We had a big television film premier in Singapore this weekend on Channel 5: The Matrix reloaded: you know the one that really looses it in a weird form of pseudo-mysticism (yep, I know that’s my opinion, but I liked number 1, tolerated number 2 and thought that number 3 went gaga). The Matrix represents, in its early versions, the question of choice between reality and virtuality: which pill will you take Neo?
At the same time we had two news items on the BBC’s web site. The first has Rowan WIlliams talking about a crisis in modern childhood. For those who don’t know him, Rowan is a highly intelligent and wise social commentator/thinker, but is currently trapped in a role that does not make the best of a humane intelligence, namely that of Archbishop of Canterbury. The other item is on claims of a poisoning of childhood linked to Phillip Pullman, Dr Penelope Leach and environmentalist Sir Jonathan Porritt amongst other notables. For those who don’t know Pullman, he is one of the great child/adult authors of the modern day. His books are multi-layered in meaning. I cannot recommend too highly his trilogy, His Dark Materials which took me back to Milton and Blake with a fresh eye. Like many others I am waiting for the film with the same fear and anticipation as I had waiting for Lord of the Rings.
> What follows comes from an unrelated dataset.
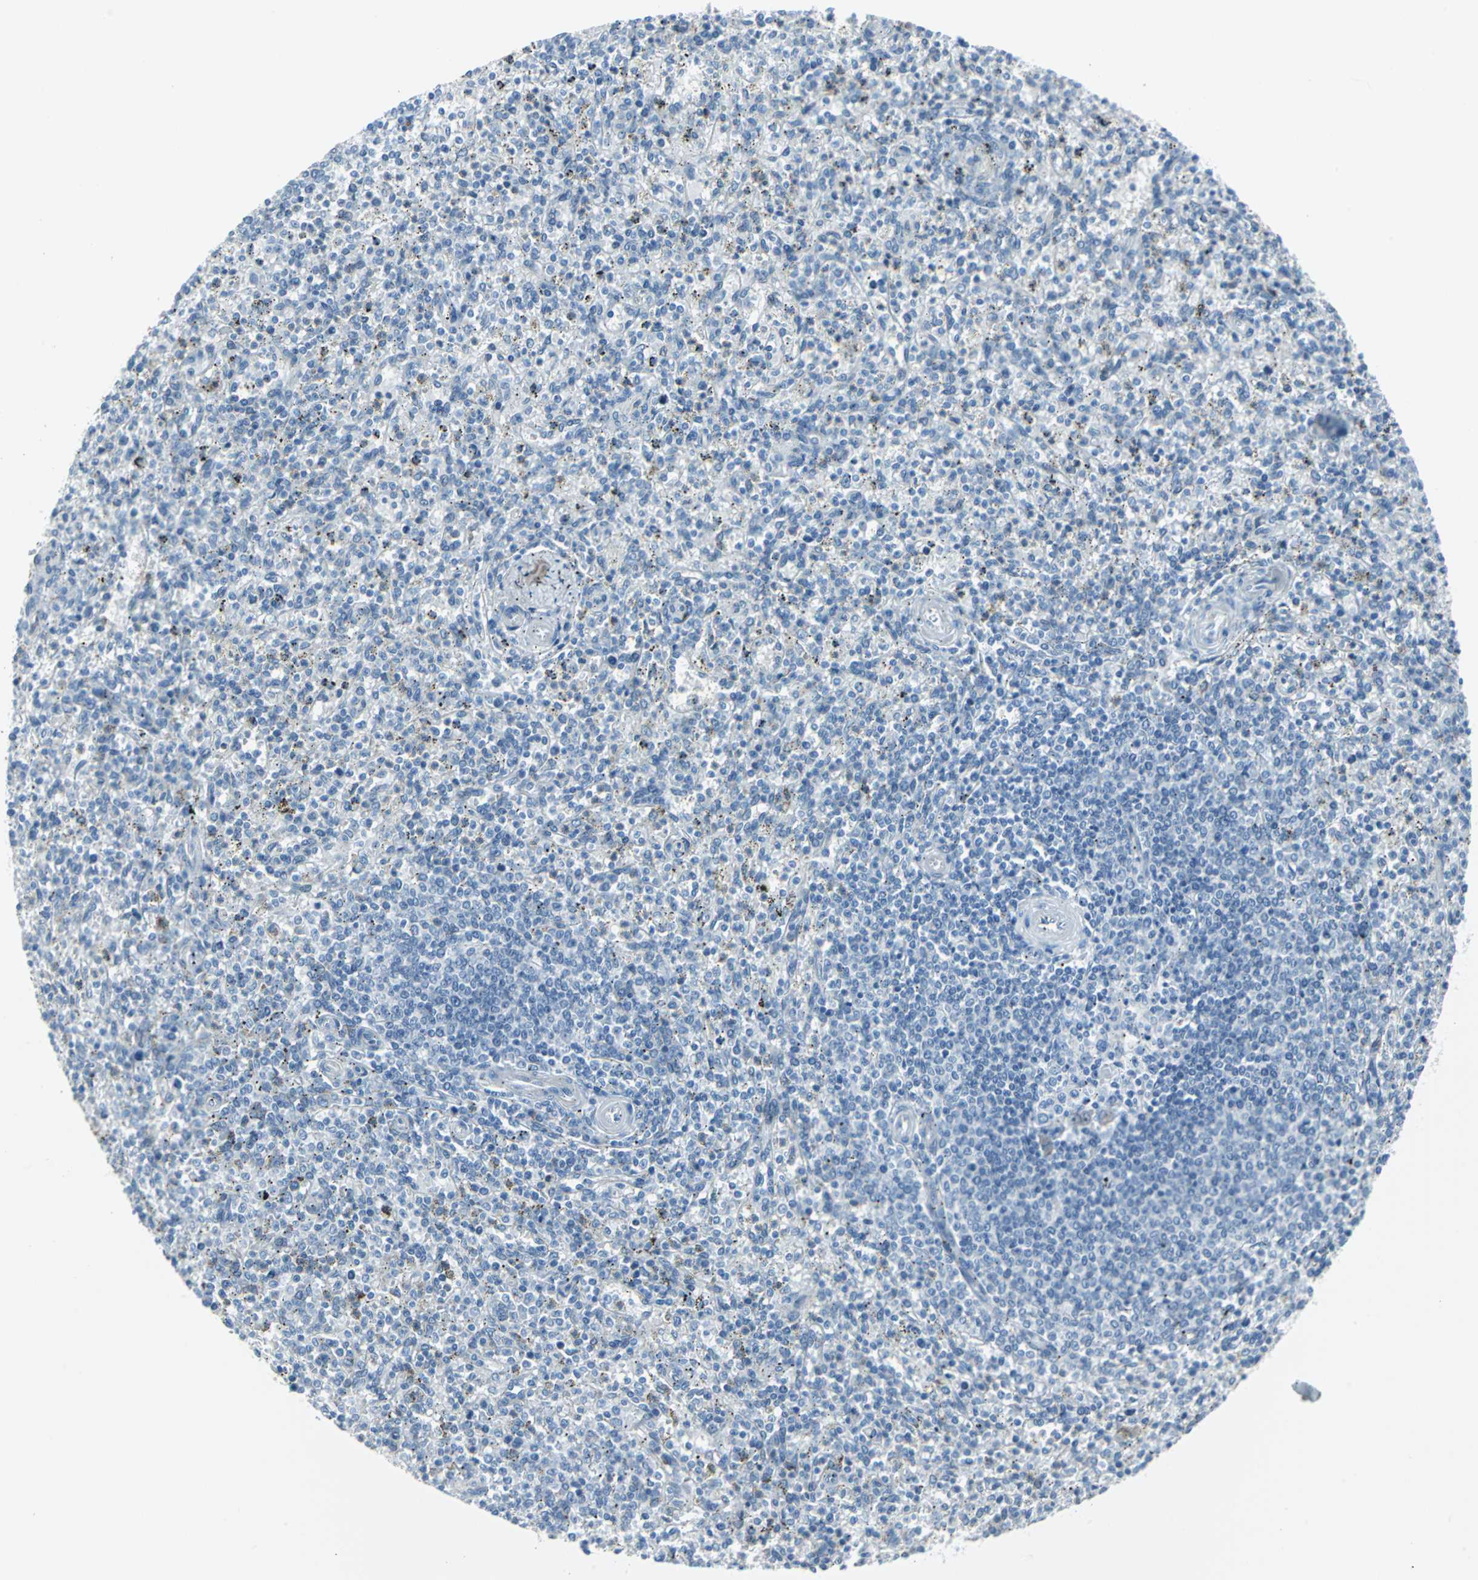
{"staining": {"intensity": "negative", "quantity": "none", "location": "none"}, "tissue": "spleen", "cell_type": "Cells in red pulp", "image_type": "normal", "snomed": [{"axis": "morphology", "description": "Normal tissue, NOS"}, {"axis": "topography", "description": "Spleen"}], "caption": "Immunohistochemistry (IHC) photomicrograph of normal spleen: spleen stained with DAB (3,3'-diaminobenzidine) displays no significant protein expression in cells in red pulp. (Stains: DAB (3,3'-diaminobenzidine) immunohistochemistry with hematoxylin counter stain, Microscopy: brightfield microscopy at high magnification).", "gene": "CYB5A", "patient": {"sex": "male", "age": 72}}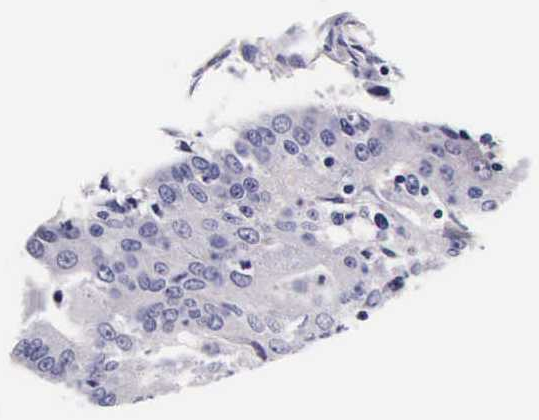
{"staining": {"intensity": "negative", "quantity": "none", "location": "none"}, "tissue": "endometrial cancer", "cell_type": "Tumor cells", "image_type": "cancer", "snomed": [{"axis": "morphology", "description": "Adenocarcinoma, NOS"}, {"axis": "topography", "description": "Endometrium"}], "caption": "There is no significant positivity in tumor cells of endometrial adenocarcinoma.", "gene": "UPRT", "patient": {"sex": "female", "age": 56}}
Poetry and art aside. My point here is that Williams, Pullman, Leach & Porritt are not a bunch of people you would associate with a over romantic view of the past: in my young day children were …. and other such statements. On the contrary these are people who live in the modern world are liberal and progressive in attitude but they are worried. I had been feeling a bit isolated in my earlier nostalgia, however these items provide some serious support for that view point.